My everyday fear - anxiety and me
I wanted to share with you a more personal insight into me, my life and how my mind makes it challenging at times. This is not about fear of the modern world of warfare and the devastating acts we have more recently witnessed on our streets, this is about my fear of the everyday.
Today I read a news article about a 20 year old girl who was murdered, having arranged to meet an older guy she’d met in a club. Whilst the story was tragic, it was the note left by her mum at the site where she was found that rocked me to my core. It simply said ‘I’m so sorry I couldn’t save you’ – it had me from the word sorry.
And it hit a chord in me, as I’m sure it would in any mother, because I realise that so much of my anxiety about my beautiful, soulful, bubble of life called Etta is because of fear and what ifs.
There isn’t a day that goes by where I don’t imagine a call from the nursery saying she’s choked or hit her head and then the pause to tell me it’s really bad news. I know it’s illogical and highly unlikely but it’s possible. And that’s the terrifying bit.
I’m so scared that the fear I feel have now about her bumping her head, or eating poisonous leaves etc will be a million times worse on the first night she goes out drinking, on a blind date or travelling – away from me and towards everything I definitely can’t save her from.
I’d also not given thought to the life long sentence of panic until my mum casually told me that it never stops, it just changes. And she’s right. When I hit a particular debilitating patch of anxiety during my second trimester my mum in turn was in a terrible state. She admitted to feeling so helpless hearing me sobbing and spiralling deeper every day but with no way of making it stop.

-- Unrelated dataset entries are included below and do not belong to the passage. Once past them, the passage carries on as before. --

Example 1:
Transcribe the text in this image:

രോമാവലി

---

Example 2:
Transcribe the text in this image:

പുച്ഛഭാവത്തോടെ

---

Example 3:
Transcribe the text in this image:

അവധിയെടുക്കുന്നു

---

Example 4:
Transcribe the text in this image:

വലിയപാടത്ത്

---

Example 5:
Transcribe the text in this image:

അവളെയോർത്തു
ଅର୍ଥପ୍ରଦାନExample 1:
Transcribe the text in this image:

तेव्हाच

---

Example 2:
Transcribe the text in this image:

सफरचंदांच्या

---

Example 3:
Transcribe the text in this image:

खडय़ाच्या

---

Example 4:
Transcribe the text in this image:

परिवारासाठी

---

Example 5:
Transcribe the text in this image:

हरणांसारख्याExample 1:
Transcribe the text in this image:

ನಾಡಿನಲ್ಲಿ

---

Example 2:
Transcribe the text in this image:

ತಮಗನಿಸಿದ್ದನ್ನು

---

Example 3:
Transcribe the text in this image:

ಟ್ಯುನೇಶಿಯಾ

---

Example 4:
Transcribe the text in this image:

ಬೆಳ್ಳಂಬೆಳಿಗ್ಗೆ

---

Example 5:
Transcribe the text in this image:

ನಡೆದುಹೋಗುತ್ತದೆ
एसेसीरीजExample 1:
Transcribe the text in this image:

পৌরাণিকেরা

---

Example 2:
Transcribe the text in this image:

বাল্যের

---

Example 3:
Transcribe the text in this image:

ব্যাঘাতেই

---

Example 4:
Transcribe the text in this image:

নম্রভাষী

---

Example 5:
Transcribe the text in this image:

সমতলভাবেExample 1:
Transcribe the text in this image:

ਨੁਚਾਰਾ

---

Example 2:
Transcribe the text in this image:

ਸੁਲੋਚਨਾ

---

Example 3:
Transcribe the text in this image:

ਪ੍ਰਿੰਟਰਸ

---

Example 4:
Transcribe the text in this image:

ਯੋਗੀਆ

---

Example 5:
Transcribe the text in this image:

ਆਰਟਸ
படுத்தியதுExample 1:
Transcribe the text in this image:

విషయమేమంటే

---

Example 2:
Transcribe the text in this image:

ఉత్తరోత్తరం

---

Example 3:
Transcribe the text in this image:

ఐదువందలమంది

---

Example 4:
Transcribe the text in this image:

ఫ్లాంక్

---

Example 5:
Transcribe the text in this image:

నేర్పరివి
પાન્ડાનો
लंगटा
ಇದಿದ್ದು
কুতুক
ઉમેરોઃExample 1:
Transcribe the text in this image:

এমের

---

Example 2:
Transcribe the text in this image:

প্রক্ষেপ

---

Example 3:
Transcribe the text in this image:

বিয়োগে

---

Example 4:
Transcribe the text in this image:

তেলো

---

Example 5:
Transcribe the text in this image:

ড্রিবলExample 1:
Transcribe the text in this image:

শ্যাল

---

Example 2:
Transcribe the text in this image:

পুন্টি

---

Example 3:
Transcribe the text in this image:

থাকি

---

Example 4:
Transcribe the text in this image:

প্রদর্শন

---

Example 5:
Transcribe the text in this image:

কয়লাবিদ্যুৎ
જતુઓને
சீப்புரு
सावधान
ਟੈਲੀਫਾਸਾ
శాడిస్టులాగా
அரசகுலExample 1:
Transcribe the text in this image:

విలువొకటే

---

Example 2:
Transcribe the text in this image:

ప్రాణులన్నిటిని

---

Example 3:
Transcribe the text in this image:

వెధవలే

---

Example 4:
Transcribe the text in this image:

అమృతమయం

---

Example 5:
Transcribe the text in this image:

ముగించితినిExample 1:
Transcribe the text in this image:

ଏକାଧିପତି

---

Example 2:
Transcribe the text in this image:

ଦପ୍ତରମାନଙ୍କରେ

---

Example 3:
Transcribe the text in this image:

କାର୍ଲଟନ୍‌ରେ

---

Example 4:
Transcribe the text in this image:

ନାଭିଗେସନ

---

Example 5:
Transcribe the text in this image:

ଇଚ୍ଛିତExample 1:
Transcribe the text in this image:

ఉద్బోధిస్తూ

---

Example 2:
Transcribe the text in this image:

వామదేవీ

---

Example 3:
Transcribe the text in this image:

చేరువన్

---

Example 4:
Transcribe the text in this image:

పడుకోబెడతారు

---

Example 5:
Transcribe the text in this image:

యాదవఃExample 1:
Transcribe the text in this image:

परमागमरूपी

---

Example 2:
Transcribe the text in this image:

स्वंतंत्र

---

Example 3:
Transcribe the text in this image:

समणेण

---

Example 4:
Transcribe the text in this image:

I am also scared because I can’t help but feel that I made some bad choices in my life, thankfully none that ever had any nasty consequences, but all those nights I walked through deserted underpasses home because I had my Bacardi breezer confidence in tow. Taxis I shared home with strangers when I’d missed my stop, or just dodgy taxis home as a vulnerable young woman. They could have all had very different endings. So what if this happens with Etta?
I can feel so acutely now the fear that my mother must have felt. It was all the more poignant for her as her mother (my granny) was brutally murdered when I was a baby, so I have in many ways been such a focus and distraction for her particularly in the early days. A baby was also a terrifying prospect without any advice from her mother or without a strong maternal instinct (her words).
Etta is the apple of her eye, I truly can’t tell you much she adores her grandchild. Initially she was worried that she might not feel the bond, but it’s the exact opposite. However, the fear is still there for my mum too.
My most potent example is planning a trip to Egypt a few months ago and my mum being beyond a state about how safe it was, convinced that our plane was going to be blown up. I remember her sobbing on the phone to me, begging me not to go when she uttered the phrase ‘if you die I just want to die with you and Etta. I couldn’t bear to be left behind’. My heart broke.
Now I know it’s not healthy to live life consumed by ‘what ifs’, in a state of constant fear, but it’s healthy to know what your triggers are – to recognise and acknowledge unhelpful thoughts in order to move beyond them. I will always have anxiety lurking beneath or above the surface, but I have my coping mechanisms and they normally work. But most people who know me will say I’m an upbeat and positive person and this is the person I want Etta to know.
So, I will work very hard to not transfer my anxiety on to Etta, to stop her from living a full and exciting life, because of my terror at what the worst outcome could be. I owe that to her as my mother has tried so hard to do with me.